A revisão pretende consolidar num só texto estatal as normas do anterior Código e outras que foram sendo produzidas nas duas últimas décadas. E, como qualquer lei, o objectivo é não só regulamentar, como proibir. Algumas proibições são repetidas, como as relativas a conteúdos infantis, ao tabaco, etc. São desenvolvidas, e bem, proibições e normas quanto à publicidade de produtos financeiros, imobiliário, viagens, solários, empreendimentos turísticos, etc.

 

O Código em discussão alarga a regulação a comunicações pela Internet, nomeadamente a sites que não são considerados "comunicação social". Se há publicidade, se há transacção, o leitor, ouvinte ou espectador de um qualquer site deve ser informado, como sucede na rádio, TV ou imprensa.

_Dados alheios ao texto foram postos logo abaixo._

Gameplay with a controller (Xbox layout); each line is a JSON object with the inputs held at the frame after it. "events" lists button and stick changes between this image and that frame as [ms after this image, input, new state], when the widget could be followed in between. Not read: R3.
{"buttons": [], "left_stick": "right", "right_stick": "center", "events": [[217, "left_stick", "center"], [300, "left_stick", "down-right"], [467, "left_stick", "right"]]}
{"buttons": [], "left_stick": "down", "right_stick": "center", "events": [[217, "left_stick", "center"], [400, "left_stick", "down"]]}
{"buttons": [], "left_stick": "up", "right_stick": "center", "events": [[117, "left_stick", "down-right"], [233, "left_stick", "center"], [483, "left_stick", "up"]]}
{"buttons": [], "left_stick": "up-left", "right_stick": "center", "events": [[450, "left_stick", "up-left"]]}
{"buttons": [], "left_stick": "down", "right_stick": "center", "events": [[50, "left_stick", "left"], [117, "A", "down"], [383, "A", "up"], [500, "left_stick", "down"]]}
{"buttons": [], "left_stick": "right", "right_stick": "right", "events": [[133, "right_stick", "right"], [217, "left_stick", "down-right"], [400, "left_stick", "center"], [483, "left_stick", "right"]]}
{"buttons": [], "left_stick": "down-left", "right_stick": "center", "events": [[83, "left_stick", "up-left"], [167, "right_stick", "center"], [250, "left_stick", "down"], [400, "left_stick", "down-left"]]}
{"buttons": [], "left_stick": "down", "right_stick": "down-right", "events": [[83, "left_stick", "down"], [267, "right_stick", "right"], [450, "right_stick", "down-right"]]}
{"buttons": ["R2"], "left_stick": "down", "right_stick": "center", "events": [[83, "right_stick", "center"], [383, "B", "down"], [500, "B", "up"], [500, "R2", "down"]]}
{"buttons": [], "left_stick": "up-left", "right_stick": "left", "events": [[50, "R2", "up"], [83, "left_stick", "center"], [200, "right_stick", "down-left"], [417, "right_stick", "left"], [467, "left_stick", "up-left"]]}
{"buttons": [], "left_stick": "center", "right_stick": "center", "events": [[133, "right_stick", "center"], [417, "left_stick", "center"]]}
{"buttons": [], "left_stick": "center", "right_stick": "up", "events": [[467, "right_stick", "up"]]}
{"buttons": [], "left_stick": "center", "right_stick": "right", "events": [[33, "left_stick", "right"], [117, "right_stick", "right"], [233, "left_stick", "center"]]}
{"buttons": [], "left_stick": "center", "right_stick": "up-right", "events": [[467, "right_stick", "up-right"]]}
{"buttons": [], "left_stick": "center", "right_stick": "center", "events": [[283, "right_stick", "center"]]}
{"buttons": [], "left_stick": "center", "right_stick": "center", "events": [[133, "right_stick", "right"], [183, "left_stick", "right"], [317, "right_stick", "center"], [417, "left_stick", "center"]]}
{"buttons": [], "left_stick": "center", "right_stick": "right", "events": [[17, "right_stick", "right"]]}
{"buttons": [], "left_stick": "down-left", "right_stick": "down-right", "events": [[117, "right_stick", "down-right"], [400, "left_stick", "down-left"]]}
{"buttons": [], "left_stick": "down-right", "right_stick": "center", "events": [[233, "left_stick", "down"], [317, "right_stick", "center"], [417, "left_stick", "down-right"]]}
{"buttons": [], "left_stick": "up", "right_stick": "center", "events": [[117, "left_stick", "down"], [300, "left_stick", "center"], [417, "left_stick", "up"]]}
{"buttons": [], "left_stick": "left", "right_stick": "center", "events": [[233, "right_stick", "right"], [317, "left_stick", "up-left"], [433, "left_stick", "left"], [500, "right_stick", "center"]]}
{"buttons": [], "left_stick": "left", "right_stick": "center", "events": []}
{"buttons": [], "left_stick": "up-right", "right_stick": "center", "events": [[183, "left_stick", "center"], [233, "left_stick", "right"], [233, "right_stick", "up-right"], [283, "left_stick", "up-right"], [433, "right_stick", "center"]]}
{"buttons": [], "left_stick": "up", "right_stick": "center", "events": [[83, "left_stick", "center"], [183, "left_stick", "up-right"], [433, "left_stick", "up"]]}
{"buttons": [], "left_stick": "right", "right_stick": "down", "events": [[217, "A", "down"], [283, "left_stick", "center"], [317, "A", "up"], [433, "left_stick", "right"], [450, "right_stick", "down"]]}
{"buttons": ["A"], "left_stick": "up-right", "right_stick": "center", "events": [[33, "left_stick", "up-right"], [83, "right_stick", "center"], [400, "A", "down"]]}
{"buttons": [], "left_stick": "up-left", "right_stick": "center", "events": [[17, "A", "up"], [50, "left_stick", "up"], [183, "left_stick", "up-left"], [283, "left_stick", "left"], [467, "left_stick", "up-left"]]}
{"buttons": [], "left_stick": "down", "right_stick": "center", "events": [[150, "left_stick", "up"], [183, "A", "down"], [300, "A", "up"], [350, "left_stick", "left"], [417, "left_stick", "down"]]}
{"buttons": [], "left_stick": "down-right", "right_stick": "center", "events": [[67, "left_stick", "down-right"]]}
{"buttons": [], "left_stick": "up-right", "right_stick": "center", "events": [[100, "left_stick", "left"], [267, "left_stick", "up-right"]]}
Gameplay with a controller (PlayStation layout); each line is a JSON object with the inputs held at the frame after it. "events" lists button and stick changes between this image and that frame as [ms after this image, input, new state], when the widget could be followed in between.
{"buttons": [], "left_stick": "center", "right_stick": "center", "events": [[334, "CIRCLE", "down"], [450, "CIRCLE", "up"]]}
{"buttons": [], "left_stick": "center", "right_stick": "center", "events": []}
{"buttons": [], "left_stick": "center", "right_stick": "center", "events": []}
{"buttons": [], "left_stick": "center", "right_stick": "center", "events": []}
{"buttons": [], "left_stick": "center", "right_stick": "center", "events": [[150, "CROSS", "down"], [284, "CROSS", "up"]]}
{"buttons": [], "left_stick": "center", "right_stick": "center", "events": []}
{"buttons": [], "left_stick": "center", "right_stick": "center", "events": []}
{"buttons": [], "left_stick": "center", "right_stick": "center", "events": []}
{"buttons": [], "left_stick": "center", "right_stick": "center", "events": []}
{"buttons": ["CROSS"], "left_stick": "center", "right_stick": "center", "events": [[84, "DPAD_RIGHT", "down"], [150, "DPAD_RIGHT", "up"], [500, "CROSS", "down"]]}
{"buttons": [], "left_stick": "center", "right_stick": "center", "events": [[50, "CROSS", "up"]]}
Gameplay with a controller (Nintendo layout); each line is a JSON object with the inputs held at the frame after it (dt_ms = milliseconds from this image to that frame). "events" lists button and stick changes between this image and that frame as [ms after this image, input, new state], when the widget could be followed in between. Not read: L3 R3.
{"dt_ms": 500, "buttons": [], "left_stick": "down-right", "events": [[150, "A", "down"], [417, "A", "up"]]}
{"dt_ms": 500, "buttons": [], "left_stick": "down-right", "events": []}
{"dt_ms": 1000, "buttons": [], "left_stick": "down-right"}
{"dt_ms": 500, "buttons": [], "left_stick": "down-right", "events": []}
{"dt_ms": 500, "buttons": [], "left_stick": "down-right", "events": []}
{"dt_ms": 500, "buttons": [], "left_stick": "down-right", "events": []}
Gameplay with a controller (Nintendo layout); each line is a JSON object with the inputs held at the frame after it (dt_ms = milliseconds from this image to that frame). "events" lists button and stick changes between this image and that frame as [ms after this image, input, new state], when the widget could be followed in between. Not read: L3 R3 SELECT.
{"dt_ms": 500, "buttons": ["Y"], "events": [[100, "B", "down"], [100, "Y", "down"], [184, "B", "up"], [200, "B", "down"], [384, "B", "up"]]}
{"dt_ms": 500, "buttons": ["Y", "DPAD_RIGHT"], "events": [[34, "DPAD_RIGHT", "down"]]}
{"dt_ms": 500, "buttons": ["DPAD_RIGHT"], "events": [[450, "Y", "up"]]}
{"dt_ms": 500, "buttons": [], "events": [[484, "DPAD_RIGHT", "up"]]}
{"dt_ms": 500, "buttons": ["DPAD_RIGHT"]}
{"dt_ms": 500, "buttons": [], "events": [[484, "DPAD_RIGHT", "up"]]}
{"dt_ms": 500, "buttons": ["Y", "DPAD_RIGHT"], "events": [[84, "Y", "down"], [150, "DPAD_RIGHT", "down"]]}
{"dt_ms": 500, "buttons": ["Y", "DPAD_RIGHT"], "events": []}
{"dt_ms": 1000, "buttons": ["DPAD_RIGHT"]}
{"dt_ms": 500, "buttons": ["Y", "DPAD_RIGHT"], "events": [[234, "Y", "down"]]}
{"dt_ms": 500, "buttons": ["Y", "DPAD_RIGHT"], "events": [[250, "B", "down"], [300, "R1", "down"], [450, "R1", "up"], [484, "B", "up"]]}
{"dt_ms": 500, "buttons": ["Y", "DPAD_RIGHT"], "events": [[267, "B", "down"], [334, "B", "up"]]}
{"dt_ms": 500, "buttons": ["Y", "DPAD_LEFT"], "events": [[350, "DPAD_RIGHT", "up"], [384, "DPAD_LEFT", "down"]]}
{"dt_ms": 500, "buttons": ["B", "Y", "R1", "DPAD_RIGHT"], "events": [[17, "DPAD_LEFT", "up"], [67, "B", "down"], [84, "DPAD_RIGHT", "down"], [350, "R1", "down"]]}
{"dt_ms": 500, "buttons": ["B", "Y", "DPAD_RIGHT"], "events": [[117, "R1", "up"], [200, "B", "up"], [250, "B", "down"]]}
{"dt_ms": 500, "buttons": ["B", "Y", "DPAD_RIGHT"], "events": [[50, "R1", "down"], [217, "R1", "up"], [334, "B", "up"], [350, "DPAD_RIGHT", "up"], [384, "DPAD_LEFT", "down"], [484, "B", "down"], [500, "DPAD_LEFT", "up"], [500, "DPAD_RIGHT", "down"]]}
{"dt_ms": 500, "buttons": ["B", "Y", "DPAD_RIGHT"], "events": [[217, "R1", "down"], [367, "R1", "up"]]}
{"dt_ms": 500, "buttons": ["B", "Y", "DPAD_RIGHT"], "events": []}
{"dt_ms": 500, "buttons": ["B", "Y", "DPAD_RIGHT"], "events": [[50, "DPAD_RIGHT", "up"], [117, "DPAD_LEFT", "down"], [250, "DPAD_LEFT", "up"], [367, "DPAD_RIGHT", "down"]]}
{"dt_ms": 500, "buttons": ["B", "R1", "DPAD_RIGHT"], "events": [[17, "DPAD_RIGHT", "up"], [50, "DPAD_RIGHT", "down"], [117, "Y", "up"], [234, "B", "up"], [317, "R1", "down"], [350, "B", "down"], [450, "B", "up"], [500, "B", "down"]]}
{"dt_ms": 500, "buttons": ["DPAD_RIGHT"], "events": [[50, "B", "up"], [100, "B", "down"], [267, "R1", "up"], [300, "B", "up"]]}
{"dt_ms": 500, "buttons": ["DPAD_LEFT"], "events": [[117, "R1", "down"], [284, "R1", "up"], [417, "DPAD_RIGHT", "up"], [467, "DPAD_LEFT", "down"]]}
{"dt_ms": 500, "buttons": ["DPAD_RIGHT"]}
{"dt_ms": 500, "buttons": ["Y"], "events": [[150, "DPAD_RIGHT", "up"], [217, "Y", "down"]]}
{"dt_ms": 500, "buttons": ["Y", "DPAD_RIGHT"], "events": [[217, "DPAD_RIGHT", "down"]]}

Estou de acordo.

 

O documento também obriga os media a identificar inequivocamente como publicidade "a promoção de bens ou serviços sob a aparência de opinião pessoal" ou "testemunhal". De acordo. Imagino a revolução que, se for aplicada, esta norma provocará nas revistas "cor-de-rosa", mas também em media tradicionais, incluindo os que se chamavam "de referência". Quando os "conhecidos" elogiarem o ginásio tal & coisas a revista terá obrigatoriamente de indicar que é publicidade.

 

Os "serviços de valor acrescentado", tipo 760 760 760, também são regulamentados, mas o código deixa em branco a quantidade da sua presença nos programas. Há dias, contei a sua presença em cerca de 95% do tempo de um programa de entretenimento generalista. Se não se regulamentar, o assédio continuará.

 

Há no projecto proibições e limitações exageradas. A obrigação de "controlo prévio" aos anúncios de telecomunicações é uma limitação inconstitucional da liberdade de expressão. Não é por haver muitas queixas que a liberdade pode ser coarctada. Se o Código prevê auto-regulação e meios de fiscalização e controlo imediatos ao início de campanhas publicitárias, esta limitação dos anunciantes de telecomunicações é discriminatória, além de inconstitucional.

 

O documento tem, a meu ver, três falhas graves. Não esclarece devidamente se duas actrizes numa novela podem elogiar um champô ou um banco.

 

Só considera a existência de publi-reportagem na imprensa, quando, na prática, ela existe, e muito, nos noticiários televisivos. Deste modo, o normativo sobre a publi-reportagem deveria ser alargado à TV, bem como à rádio e meios não-mediáticos na Internet.

 

Finalmente, uma referência à principal falha do documento: a fiscalização. Desde que escrevo sobre publicidade, verifico que a acção do Estado nesta matéria, se era pequena, tornou-se quase nula. O Estado demitiu-se de fazer cumprir o Código anterior. Quanto a este, é muito vago quanto à fiscalização da publicidade em geral: diz que ela compete à Direcção-geral do Consumidor (os cidadãos poderiam perguntar-se se ela ainda existe), mas deixa propositadamente de forma vaga o que sucede em áreas de actividade económica em que não existe fiscalização própria (como da ASAE, Banco de Portugal, etc.): "Devendo-lhe ser remetidos [àquela Direcção-geral] os autos de notícia levantados ou as denúncias recebidas". Levantados por quem? Denúncias recebidas por quem? Está implícito que não é pela própria Direcção-geral, pois alguém não especificado deverá "remeter-lhas". Traduzindo: quanto à fiscalização de publicidade em geral, zero, nada, como dantes. Assim sendo, para que serve o Código? Responda o leitor.